■ **ACTIVITY**: Say whether each of these statements agrees with the text on words of emotion, answering yes or no and quoting the deciding words of the text: 1. The Italian word "abbiocco" names the drowsiness felt after a large meal. 2. The emotional thesaurus at the end of Susie Dent's book runs to five pages. 3. Dr. Lisa Feldman Barrett is a British linguist.

■ **TEXT PASSAGE**:
━━━━━━
The Hobart

Words of Emotion

by Amanda Double
Words of Emotion

If we can’t talk about our feelings, they may bottle up inside us – and one day explode, like a hastily-uncapped bottle of fizzy drink that has been rolling around in the car for too long…

Last month we looked at “grandiloquent” words and those announced as the 2023 Words of the Year. This time, we focus on words that reflect how we FEEL – using examples from the book, An emotional dictionary: Real words for how you feel from Angst to Zwodder (John Murray, 2022). Its author, English lexicographer and etymologist Susie Dent, has a big media presence in England, having also appeared as a word expert on numerous game shows, including 8 Out of 10 Cats Does Countdown and Would I Lie to You. Susie wants to help us examine how we really feel, by providing us with the words that can help us describe these feelings.

She briefly refers to the work of Dr. Lisa Feldman Barrett, a distinguished American psychology professor and scientist who believes that people who draw on a wider range of vocabulary to express their emotions are much more able to cope with them – and less likely to lash out in anger or frustration, or demonstrate other self-destructive tendencies which impact on health. “You are what you feel, as long as you can describe it.” The naming is important. Take the Rumpelstiltskin fairy tale, where the miller’s daughter/queen is only able to escape the horrific fate of giving up her firstborn child by managing to correctly name the strange little man who helped her spin straw into gold – it’s all about the power of the naming. Academics have even established an official principle based on this – the “Rumpelstiltskin Principle”.

In trying to broaden our emotional vocabulary, Susie has naturally concentrated on “the words that particularly sang to me…”, a practice I also follow when providing examples here. Some inclusions are words we know well, such as gentle, halcyon, and Impostor Syndrome, while others are delightfully new, at least to me. She includes a two-page emotional thesaurus at the end, along with the index. Some words have been adopted into English from other languages, particularly where attempts to express the same sentiment in English would demand significantly more words. For example, the Italian word “abbiocco”, meaning “the drowsiness you feel after a large meal”. So delightfully Mediterranean! I also strongly relate to another Italian phrase, “dolce far niente”, or “the pleasure of doing nothing”.
━━━━━━
■ **DATA LISTING**:

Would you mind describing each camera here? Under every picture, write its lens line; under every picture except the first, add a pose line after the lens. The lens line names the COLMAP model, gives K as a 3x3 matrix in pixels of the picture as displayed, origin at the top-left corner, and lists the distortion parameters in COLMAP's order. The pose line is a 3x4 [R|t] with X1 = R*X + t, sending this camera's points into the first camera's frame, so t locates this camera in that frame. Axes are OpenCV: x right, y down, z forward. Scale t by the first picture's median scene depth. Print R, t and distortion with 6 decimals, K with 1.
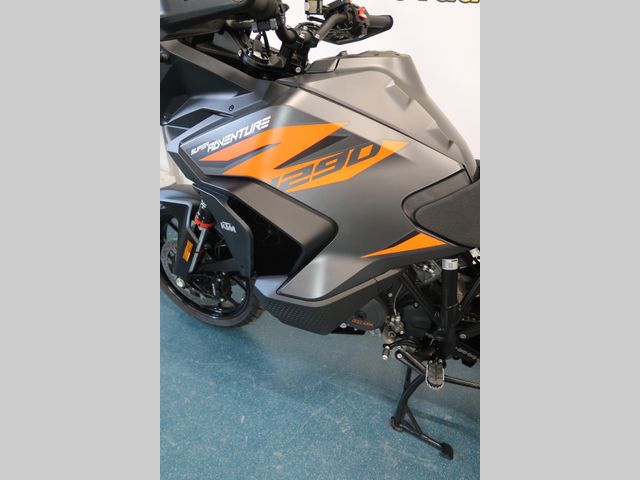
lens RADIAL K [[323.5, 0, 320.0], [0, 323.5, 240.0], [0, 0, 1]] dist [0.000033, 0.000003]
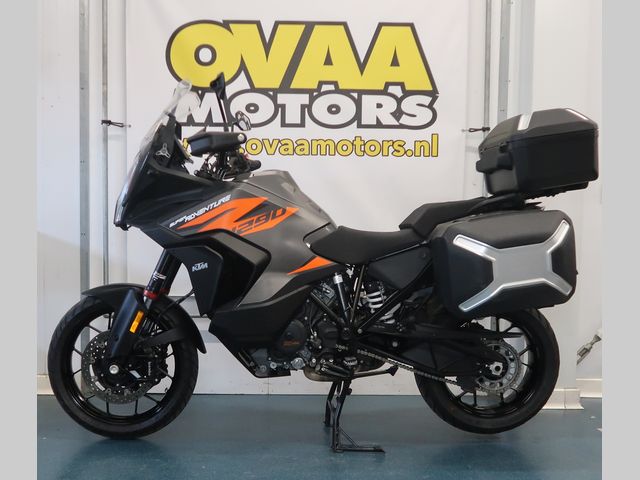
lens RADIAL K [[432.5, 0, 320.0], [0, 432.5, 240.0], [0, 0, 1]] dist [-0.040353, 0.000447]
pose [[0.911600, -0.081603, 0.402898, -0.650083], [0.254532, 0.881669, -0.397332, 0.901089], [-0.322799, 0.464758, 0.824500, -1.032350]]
━━━━━━
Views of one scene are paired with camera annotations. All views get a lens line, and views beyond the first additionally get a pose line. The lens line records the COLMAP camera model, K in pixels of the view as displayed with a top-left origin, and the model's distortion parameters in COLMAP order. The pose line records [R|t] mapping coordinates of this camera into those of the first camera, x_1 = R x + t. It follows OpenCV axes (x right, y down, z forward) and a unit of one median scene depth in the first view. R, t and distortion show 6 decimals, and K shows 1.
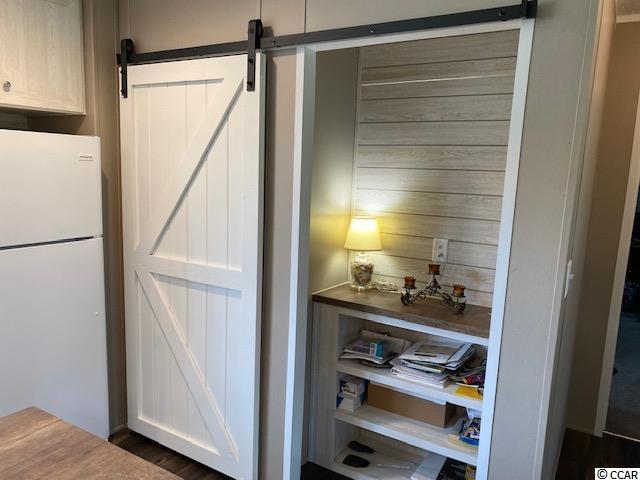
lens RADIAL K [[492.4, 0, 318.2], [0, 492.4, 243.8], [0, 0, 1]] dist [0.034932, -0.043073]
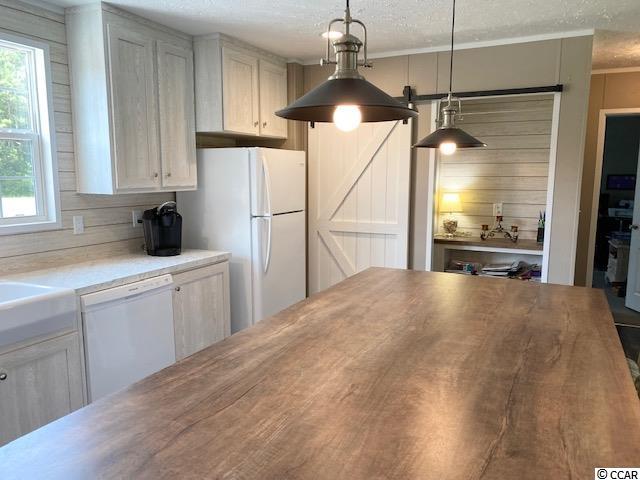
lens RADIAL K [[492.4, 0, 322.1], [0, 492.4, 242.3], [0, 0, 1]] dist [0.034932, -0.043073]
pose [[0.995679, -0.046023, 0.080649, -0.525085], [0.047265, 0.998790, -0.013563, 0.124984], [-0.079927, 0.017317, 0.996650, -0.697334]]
━━━━━━
■ **SOLUTION TO THIS TASK**:
1. Yes: "the Italian word “abbiocco”, meaning “the drowsiness you feel after a large meal”"
2. No: "She includes a two-page emotional thesaurus at the end"
3. No: "a distinguished American psychology professor and scientist"